:: Texte choisi
C'est l'usage du mot "cathédrale" qui renvoie à l'idée de religion mais ce que l'expression suppose m'enchante absolument. Il est clair que le poids de la religion est inutile. Il suffirait d'associer ce comportement à une attitude spirituelle pour que les choses soient justes. Car il s'agit bien désormais de s'engager dans une voie de spiritualité au regard de l'impact humain. C'est même la seule solution. C'est là que se trouve la puissance nécessaire pour agir.
" La religion est pour ceux qui ont peur d'aller en enfer, la spiritualité pour ceux qui y sont allés. "
- Proverbe Sioux -
"Dans la perspective de Marx, pour sauver la forêt, il est inutile d’essayer d’en faire un nouveau dieu ; il faut se pencher sur les conditions matérielles de la déforestation, là où sont les intérêts économiques de ceux qui l’organisent et des industries qui en jouissent."
Le concept de Dieu n'a jamais rapproché les humains dans leur entièreté parce que LES religions ont servi les dissenssions. Elles ont surtout servi la soif de puissnace et de pouvoir. Du pouvoir sur les esprits et la puissance qui en émane.
Il ne faut pas déifier la forêt car cela aboutirait encore aux mêmes oppositions.
"Mon Dieu est meilleur que le tien et donc nos forêts nous appartiennent car elles appartiennent à notre Dieu."
On n'en sortira jamais de cette façon. C'est à chacun de se relier à la forêt, à la nature, à la création et il n'est nul besoin d'associer ce cheminement de cœur à une idéologie religieuse. Le cœur et non le mental. La religion est un cheminement mentalisé dès lors qu'il s'appuie sur des textes écrits par des hommes.
"Sauver les forêts, oui – mais sans les idéaliser ?"
Je ne sais pas si on peut se passer, désormais, de l'idéalisation.
::::
:: Les données
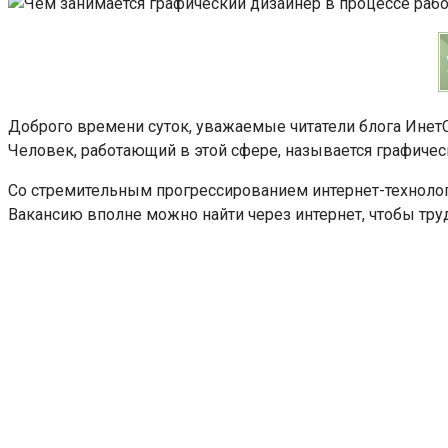
Доброго времени суток, уважаемые читатели блога ИнетСо
Человек, работающий в этой сфере, называется графиче
Со стремительным прогрессированием интернет-технологи
Вакансию вполне можно найти через интернет, чтобы тру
::::
-- Activité 1 --
D'après le texte sur la spiritualité et la forêt, à quoi aboutirait le fait de déifier la forêt ?
-- Activité 2 --
Prolongez, s'il vous plaît, le texte sur la spiritualité et la forêt à partir de sa dernière phrase.

-- Zone de réponse 1 --
Cela aboutirait encore aux mêmes oppositions.

-- Zone de réponse 2 --
N'a-t-on pas trop attendu pour pouvoir se passer d'une forme de sacralisation ? Nos sociétés modernes ont sacralisé le business, la quête de l'avoir, la puissance matérielle et cela jusqu'à puiser inconsidérément dans les ressources de la planète. Est-il possible de freiner cette dévastation de façon cartésienne, dans une logique matérialiste ou devons-nous entrer désormais dans une démarche spirituelle, une forme de dévotion similaire à celle des peuples premiers. Il ne s'agirait pas pour autant de basculer dans le panthéisme puisque cela reviendrait à exacerber les égos et à alimenter les anciens fonctionnements. Le panthéisme est une référence à un Dieu. Qu'il s'agisse de la nature, "Deus sive natura" disait Spinoza, ne change pas le fait que cela reste une référence déique.
Il n'est pas nécessaire de se mettre à genoux au pied d'un arbre et de prier. Il s'agit de le protéger et de l'aimer en tant que forme vivante, indispensable à la survie de Tout. Et de nous. Rien de plus.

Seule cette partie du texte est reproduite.